Cool Hand Bob

By Larry Fyffe

Romantic writers, like Blake, react against the views expressed by those in the deistic Age of the Enlightenment (reason and science be the best path to follow in search for a better world) because the ridding of the old aristocrats leads to the triumph of a “new aristocracy” with their dark “Satanic mills”.

Realist writers, under the influence of Marx, focus on the plight of the working class under the capitalist system. Naturalist writers, under the influence of Darwin, on heredity and environment. Surrealists, under the influence of Freud, look to the role played by the subconscious.

Ayn Rand shrugs, and with her Objectivism that’s influenced by Nietzsche’s no-afterlife anti-altruism, reconciles Romanticism and Realism in her vision of ‘laissez-faire’ capitalism as an ideal model for production of goods; even an object of sexual ‘love’ is produced by the self-interest of a strong individualist. Alas, the ideal is despoiled by the ‘statism’ of liberals, feminists, fascists, and socialists.

The movie ‘Cool Hand Luke (based on a novel by Donn Pearce) with its final shot of two roads in an image of a cross, takes Rand, and her predecessors, to task – where does all this put God and Jesus?

Luke gambles, and gets his name by bluffing when the other players throw in their hands while playing a game of five card stud:

"Sometimes nothing can be a real cool hand."

# Supplied information
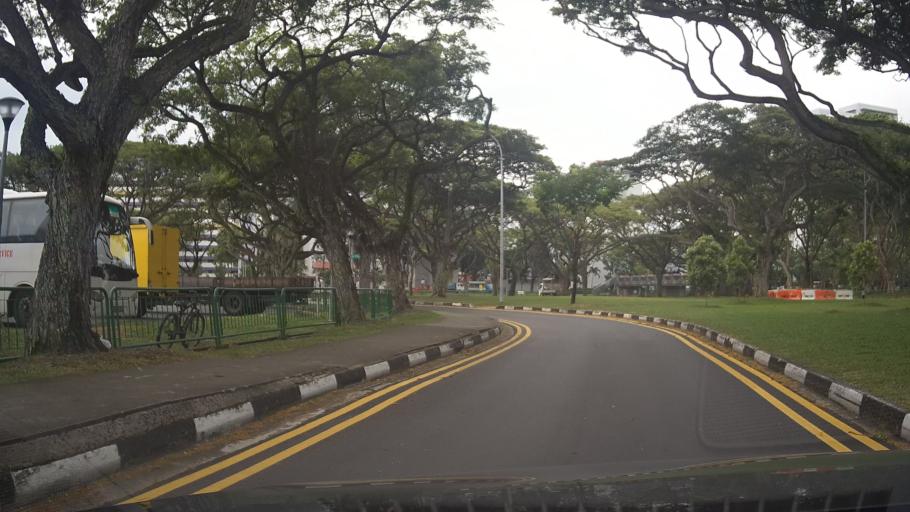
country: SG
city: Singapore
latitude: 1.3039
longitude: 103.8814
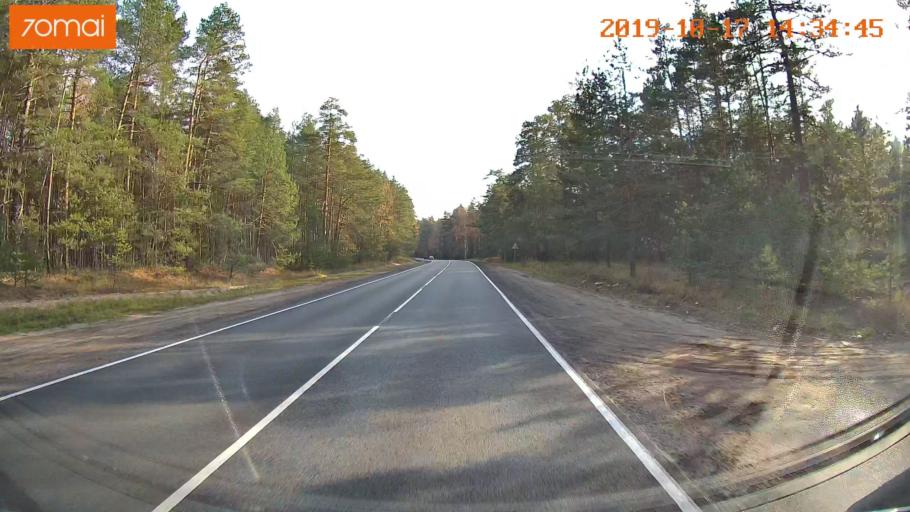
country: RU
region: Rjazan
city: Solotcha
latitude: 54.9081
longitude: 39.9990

---

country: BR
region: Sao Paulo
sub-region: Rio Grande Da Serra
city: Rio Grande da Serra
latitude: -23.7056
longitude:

# Problem set
1/ In the essay, under whose influence do Naturalist writers focus on heredity and environment?
2/ In the essay, swap "Blake" for "Shelley" and write out everything from "Cool Hand Bob" down to "by the subconscious.".

# The replies
1/ Darwin

2/
Cool Hand Bob

By Larry Fyffe

Romantic writers, like Shelley, react against the views expressed by those in the deistic Age of the Enlightenment (reason and science be the best path to follow in search for a better world) because the ridding of the old aristocrats leads to the triumph of a “new aristocracy” with their dark “Satanic mills”.

Realist writers, under the influence of Marx, focus on the plight of the working class under the capitalist system. Naturalist writers, under the influence of Darwin, on heredity and environment. Surrealists, under the influence of Freud, look to the role played by the subconscious.